Building a data encryption system Where you place these components deﬁnes the structure, security, and manageability of your encryption system. Here
are a few common examples:
Full Disk Encryption Our full disk encryption example above isn’t the sort of approach you would want to take for an organization of any size greater than 1. All major FDE systems do a good job of protecting the key if the device is lost, so we aren’t worried about
security too much from that perspective, but managing the key on the local system means the system is much less manageable and reliable than if all the FDE keys are stored together.
Enterprise-class FDE manages the keys centrally – even if they are also stored locally – to enable a host of more advanced functions; including better recovery options, audit and compliance, and the ability to manage hundreds of thousands of systems.

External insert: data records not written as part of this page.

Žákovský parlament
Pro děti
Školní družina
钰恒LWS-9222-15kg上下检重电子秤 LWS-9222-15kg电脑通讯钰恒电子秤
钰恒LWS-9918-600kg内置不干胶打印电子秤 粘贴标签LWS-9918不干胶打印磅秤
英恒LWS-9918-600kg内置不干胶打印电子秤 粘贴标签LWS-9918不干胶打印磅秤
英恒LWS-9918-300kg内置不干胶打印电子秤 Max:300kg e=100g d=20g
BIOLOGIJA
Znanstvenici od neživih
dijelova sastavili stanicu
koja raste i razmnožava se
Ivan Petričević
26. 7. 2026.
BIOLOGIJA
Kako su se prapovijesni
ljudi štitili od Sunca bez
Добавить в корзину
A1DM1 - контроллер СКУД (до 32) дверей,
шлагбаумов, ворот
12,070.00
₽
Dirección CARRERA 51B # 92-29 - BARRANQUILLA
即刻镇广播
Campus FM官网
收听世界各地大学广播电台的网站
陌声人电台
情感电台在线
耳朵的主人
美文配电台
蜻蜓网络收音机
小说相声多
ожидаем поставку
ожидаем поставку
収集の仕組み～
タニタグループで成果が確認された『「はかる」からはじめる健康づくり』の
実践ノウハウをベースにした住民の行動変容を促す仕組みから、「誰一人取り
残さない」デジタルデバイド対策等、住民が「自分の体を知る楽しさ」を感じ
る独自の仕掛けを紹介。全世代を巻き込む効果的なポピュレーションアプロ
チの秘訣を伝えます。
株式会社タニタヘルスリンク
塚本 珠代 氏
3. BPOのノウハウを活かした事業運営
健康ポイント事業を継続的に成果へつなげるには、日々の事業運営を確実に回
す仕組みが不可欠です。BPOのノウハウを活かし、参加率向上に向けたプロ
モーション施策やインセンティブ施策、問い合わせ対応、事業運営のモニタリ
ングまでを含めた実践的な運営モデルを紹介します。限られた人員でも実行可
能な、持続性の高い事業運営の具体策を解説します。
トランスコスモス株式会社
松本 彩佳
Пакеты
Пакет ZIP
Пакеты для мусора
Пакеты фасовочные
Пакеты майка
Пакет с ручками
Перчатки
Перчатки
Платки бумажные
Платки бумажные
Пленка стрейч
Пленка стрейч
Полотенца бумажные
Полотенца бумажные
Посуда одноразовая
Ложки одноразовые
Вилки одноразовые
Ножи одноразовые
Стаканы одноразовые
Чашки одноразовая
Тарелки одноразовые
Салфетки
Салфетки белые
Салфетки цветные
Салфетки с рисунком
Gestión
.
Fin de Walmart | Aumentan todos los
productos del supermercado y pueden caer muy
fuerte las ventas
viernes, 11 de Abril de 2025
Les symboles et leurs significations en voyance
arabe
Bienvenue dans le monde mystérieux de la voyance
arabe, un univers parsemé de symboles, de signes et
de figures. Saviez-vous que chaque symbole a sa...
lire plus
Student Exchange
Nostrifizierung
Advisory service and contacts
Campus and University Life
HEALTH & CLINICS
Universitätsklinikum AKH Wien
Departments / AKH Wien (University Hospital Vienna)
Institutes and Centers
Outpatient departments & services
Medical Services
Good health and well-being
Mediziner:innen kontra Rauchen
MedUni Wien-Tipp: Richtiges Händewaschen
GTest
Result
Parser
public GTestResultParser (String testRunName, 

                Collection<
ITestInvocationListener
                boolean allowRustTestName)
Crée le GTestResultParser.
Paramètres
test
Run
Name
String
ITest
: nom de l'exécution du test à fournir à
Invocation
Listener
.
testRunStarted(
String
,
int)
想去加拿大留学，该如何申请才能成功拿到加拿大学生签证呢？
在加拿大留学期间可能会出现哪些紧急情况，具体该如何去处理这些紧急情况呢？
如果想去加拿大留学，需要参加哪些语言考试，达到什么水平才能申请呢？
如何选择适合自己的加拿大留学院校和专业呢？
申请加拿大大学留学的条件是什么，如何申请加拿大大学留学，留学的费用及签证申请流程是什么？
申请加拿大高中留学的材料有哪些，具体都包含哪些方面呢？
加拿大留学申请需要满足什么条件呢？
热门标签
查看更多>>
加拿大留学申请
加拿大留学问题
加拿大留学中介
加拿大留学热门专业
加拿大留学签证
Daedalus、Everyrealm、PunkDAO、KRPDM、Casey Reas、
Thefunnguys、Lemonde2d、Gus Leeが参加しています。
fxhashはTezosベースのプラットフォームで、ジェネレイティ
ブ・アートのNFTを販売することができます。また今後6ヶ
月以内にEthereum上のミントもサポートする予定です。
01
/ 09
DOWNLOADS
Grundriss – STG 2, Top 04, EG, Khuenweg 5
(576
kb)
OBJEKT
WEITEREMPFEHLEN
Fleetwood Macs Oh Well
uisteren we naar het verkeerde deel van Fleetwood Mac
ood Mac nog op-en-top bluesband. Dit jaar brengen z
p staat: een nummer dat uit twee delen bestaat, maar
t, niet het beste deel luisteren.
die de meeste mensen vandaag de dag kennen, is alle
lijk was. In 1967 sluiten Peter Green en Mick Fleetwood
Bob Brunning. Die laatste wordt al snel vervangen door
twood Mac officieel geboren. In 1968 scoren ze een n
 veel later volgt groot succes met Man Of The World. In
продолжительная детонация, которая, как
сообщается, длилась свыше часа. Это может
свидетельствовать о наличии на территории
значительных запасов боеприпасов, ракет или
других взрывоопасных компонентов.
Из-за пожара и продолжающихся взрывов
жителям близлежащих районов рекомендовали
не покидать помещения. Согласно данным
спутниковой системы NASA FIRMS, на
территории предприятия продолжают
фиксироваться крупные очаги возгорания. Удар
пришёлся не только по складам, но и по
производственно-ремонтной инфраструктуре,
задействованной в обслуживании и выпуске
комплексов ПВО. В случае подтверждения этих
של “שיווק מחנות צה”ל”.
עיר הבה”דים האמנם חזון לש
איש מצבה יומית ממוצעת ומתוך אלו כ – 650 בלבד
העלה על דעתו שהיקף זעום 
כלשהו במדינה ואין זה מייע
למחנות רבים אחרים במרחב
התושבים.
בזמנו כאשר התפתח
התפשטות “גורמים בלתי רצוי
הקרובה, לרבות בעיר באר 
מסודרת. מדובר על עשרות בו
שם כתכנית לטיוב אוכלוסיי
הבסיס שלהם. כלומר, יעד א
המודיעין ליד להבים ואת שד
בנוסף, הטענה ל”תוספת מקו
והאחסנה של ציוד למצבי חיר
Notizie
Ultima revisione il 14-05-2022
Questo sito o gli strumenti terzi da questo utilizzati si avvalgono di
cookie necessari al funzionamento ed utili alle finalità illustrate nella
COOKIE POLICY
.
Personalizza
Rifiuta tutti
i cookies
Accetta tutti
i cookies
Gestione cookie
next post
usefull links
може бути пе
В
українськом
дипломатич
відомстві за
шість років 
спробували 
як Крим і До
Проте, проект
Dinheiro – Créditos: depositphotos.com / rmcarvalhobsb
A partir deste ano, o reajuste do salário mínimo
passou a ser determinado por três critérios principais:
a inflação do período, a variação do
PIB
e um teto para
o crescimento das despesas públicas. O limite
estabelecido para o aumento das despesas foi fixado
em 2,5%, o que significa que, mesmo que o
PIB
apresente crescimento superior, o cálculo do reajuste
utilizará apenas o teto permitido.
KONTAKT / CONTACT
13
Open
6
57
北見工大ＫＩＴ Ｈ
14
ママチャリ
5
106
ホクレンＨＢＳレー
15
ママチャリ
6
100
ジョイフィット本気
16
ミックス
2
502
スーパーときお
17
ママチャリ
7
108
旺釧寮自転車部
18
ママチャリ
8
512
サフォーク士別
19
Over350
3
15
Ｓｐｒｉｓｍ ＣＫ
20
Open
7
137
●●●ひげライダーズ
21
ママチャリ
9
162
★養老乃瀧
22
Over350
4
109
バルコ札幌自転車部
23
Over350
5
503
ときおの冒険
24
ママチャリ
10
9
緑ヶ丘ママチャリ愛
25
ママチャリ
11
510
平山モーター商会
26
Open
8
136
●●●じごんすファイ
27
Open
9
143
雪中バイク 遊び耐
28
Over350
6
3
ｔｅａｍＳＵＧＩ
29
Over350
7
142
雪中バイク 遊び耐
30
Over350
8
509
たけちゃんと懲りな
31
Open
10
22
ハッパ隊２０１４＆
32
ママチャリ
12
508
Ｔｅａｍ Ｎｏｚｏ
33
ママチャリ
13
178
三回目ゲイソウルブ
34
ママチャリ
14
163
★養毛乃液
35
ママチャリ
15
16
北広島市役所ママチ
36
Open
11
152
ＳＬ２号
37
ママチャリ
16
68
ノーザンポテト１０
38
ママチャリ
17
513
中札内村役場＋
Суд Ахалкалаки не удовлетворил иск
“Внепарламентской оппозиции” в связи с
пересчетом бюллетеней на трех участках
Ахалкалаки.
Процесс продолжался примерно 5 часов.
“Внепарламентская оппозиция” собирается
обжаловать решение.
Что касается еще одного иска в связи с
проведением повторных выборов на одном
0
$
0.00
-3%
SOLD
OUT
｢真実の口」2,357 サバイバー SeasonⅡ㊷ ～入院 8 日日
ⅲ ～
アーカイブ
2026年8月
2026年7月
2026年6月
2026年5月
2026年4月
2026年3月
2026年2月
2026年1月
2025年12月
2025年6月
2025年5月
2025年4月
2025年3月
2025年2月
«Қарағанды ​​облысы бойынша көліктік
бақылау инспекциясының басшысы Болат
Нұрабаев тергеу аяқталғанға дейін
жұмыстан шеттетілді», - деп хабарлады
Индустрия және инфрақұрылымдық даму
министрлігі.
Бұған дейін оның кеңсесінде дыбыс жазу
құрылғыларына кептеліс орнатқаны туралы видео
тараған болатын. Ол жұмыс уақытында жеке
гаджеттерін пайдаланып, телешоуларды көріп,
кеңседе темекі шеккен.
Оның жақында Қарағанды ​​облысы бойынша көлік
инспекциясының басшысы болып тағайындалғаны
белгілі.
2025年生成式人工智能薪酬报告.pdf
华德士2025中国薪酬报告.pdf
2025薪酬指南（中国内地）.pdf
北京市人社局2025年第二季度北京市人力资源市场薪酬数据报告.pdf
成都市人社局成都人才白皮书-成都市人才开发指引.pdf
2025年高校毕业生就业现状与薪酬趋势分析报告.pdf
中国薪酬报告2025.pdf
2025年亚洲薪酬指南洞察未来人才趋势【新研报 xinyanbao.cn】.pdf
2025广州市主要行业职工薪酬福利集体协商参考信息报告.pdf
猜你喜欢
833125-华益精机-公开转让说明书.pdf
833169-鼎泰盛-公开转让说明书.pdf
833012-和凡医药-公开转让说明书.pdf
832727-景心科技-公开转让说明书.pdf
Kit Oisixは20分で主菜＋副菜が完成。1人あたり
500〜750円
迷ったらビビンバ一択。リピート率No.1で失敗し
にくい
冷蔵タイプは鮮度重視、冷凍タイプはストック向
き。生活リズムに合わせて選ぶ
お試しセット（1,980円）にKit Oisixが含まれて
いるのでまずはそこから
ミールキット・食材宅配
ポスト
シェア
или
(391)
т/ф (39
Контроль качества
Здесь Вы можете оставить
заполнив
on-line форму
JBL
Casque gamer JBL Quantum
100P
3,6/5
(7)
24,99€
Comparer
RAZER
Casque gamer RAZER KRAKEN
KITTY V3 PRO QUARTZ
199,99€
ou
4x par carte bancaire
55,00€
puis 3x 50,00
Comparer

Database encryption Let’s consider another example: database encryption. By default, all database management systems (DBMS) that support encryption do so with the data, the key, and the encryption engine all within the DBMS. But you can mix and match those components to satisfy different requirements.
The most common alternative is to pull the key out of the DBMS and store it in an external key manager or HSM (Hardware Security Module). This can protect the key from compromise of the DBMS itself, and increases separation of duties and security. It also reduces the likelihood of lost keys and enables extensive management capabilities – including easier key rotation, expiration, and auditing.
But the key could be exposed to someone on the DBMS host itself because it must be stored in memory before it can be used to encrypt or decrypt. One way to protect against this is to pull both the encryption engine and key out of the DBMS. This could be handled through an external proxy, but more often custom code is developed to send the data to an external encryption server or appliance. Of course this adds complexity and latency.
Backup and storage encryption Many backup systems today include some sort of an encryption option, but the implementations typically offer only the most basic key management. Backup up in one location and restoring in another may be a difﬁcult prospect if the key is stored only in the backup system.